> 原文
有人问纳博科夫世界上有没有洛丽塔,作家回答:原本没有,由于我写出来了,就有了。由于草川人的写作,我们有了“恋爱的鱼”,我们看到了时光的“明亮”和苹果的光辉。紧接下来的几句里,“长”一词用得很妙,它使“风”、“雨”、“浪”立即有了动感,有了生命,不再是依附于“我”的可以随时摆脱的附属物。它们已经如同波德莱尔《巴黎的忧郁》中那个人身上的怪物,要伴随人生命始终!这不正是每一个渺小个体自从走出他童年的伊甸园后的必然命运吗?“前些年 一只白狗追着花猫/穿过家门口的青石板巷道/我激动得只是一个劲摇门环”这是对童年具体生活或者说是写作者个体经验的叙述。“白狗”、“花猫”给我们的视觉和想象划定了框架。“追”与“我”激动的样子(“直摇门环”)有什么必然的联系呢?这需要我们用个人的阅历来解释。

一个成熟写作者的写作常常是鱼龙混杂、泥沙俱下的。智利诗人维多夫罗有名言:诗人的职责第一是创造,第二是创造,第三还是创造。诗人是写作事业中最不守常规的。他们不惜“以今日之我与昨日之我战”。他们变动不居。他们有水做的灵魂(他们的肉体当然是贾宝玉说的泥做的)。他们创造诗歌,诗歌同时也在创造他们(老生常谈)。他们为了表现世界“消耗”着世界,世界同时也在“消耗”着他们。好的诗人任何时候都值得我们期待。惠特曼说伟大的读者造就伟大的诗人。我想我们完全可以反过来说:伟大的诗人造就伟大的读者。这个问题颇肖那个老掉牙的鸡与蛋谁先谁后的问题。我想我宁愿先让我们国家有伟大的诗人出现。不要有一天伯乐出现了,眼前却是一匹匹劣马。当汗血马出现在地平线,整个草原会明亮得燃烧。阅读诗歌需要技艺,需要想象力。德国人认为不懂哲学就是猪猡。在我看来,没有想象力,就形同禽兽。

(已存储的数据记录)
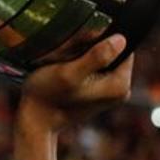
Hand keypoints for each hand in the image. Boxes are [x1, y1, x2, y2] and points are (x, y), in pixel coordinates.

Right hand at [18, 34, 134, 134]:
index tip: (79, 47)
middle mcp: (120, 90)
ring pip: (103, 59)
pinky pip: (96, 68)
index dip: (102, 39)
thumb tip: (121, 40)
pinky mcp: (99, 93)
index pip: (123, 46)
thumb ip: (96, 56)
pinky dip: (82, 64)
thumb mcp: (69, 73)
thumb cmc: (48, 96)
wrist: (36, 120)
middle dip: (94, 47)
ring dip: (86, 55)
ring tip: (66, 64)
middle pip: (114, 53)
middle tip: (69, 56)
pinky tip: (67, 70)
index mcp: (120, 85)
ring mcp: (111, 93)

> 任务说明
请把原文中从“有人问纳博科夫世界上有没有洛”到“需要我们用个人的阅历来解释。”的部分重新写出,并将其中的“白狗”换成“黄狗”。

> 参考答案
有人问纳博科夫世界上有没有洛丽塔,作家回答:原本没有,由于我写出来了,就有了。由于草川人的写作,我们有了“恋爱的鱼”,我们看到了时光的“明亮”和苹果的光辉。紧接下来的几句里,“长”一词用得很妙,它使“风”、“雨”、“浪”立即有了动感,有了生命,不再是依附于“我”的可以随时摆脱的附属物。它们已经如同波德莱尔《巴黎的忧郁》中那个人身上的怪物,要伴随人生命始终!这不正是每一个渺小个体自从走出他童年的伊甸园后的必然命运吗?“前些年 一只黄狗追着花猫/穿过家门口的青石板巷道/我激动得只是一个劲摇门环”这是对童年具体生活或者说是写作者个体经验的叙述。“黄狗”、“花猫”给我们的视觉和想象划定了框架。“追”与“我”激动的样子(“直摇门环”)有什么必然的联系呢?这需要我们用个人的阅历来解释。